## EXERCISE
Copy out lines with the word "looking" from the material that follows.

= Beginning of Section =

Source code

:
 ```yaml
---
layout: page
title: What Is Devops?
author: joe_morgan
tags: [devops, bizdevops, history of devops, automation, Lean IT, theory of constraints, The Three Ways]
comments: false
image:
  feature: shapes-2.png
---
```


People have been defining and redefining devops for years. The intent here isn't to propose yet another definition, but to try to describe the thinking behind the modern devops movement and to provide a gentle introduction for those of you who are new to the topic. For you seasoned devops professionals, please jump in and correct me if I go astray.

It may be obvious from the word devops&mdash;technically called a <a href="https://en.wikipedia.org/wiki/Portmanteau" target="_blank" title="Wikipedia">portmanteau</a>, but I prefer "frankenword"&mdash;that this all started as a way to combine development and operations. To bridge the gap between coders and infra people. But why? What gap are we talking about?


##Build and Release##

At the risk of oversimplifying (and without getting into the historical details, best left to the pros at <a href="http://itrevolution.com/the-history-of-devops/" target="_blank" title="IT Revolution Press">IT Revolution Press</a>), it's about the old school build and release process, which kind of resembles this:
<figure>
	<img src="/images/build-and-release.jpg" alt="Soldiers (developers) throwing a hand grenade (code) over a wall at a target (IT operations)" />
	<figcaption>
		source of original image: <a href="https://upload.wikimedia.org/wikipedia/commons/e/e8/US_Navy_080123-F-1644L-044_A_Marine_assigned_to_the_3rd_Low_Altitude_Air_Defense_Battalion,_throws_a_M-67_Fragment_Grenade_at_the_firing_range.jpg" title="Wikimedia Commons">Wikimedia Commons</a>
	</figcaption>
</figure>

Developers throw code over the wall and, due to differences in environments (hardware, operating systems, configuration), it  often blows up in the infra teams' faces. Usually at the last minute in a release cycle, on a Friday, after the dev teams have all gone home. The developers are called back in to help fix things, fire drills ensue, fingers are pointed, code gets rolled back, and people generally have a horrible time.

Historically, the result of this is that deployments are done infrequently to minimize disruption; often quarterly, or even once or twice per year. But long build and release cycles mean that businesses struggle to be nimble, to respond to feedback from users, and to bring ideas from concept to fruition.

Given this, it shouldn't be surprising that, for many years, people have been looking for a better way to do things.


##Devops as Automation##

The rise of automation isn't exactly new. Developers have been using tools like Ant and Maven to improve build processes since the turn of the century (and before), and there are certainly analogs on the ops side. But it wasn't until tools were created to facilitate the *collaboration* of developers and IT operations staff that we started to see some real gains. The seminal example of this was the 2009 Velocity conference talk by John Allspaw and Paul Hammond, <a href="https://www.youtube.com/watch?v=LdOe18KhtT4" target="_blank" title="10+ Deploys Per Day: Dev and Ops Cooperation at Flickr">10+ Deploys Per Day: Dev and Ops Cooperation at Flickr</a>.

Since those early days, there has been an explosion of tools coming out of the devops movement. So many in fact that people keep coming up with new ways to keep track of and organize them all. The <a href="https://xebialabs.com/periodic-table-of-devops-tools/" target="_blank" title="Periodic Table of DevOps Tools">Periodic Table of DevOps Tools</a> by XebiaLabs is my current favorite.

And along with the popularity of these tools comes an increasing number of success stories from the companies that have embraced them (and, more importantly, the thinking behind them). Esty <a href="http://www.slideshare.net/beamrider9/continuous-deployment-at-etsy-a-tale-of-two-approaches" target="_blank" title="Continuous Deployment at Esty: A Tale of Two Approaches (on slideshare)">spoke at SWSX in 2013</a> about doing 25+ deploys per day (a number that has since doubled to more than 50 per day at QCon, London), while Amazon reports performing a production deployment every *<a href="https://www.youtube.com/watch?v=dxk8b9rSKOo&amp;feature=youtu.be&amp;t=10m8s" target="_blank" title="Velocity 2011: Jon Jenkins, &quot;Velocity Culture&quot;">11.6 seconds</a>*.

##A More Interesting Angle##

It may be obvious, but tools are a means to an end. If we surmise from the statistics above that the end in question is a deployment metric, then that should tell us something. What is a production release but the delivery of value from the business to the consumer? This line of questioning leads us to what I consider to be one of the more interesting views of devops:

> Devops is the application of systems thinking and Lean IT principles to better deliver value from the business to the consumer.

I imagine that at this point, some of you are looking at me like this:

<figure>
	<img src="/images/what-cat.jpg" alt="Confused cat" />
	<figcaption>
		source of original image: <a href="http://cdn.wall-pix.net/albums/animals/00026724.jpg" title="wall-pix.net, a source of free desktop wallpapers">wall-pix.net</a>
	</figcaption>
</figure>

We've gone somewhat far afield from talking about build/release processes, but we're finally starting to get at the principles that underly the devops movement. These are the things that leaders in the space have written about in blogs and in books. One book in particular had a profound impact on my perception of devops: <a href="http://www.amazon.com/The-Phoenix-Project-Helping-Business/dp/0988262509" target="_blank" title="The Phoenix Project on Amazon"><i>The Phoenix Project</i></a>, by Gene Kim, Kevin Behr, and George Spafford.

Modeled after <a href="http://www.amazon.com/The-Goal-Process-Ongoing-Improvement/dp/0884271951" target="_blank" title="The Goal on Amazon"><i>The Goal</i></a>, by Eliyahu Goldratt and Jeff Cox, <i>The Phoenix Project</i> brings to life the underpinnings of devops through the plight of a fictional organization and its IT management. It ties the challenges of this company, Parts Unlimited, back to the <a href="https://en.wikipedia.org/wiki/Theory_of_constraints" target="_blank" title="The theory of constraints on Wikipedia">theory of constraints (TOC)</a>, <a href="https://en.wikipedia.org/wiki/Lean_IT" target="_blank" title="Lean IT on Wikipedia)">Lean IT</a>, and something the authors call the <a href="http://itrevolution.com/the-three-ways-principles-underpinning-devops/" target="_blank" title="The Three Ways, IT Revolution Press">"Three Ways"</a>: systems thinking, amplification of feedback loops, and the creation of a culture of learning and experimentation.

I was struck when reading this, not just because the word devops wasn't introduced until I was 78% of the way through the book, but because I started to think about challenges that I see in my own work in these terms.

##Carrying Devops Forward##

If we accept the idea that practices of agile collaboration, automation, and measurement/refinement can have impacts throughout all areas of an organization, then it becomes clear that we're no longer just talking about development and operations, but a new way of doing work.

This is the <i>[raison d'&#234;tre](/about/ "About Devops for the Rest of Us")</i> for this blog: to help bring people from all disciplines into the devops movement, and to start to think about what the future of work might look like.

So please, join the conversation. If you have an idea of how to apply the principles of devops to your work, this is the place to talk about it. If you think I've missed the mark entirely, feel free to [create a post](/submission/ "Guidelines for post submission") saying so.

= End of Section =

## ANSWER SECTION
Given this, it shouldn't be surprising that, for many years, people have been looking for a better way to do things.
I imagine that at this point, some of you are looking at me like this:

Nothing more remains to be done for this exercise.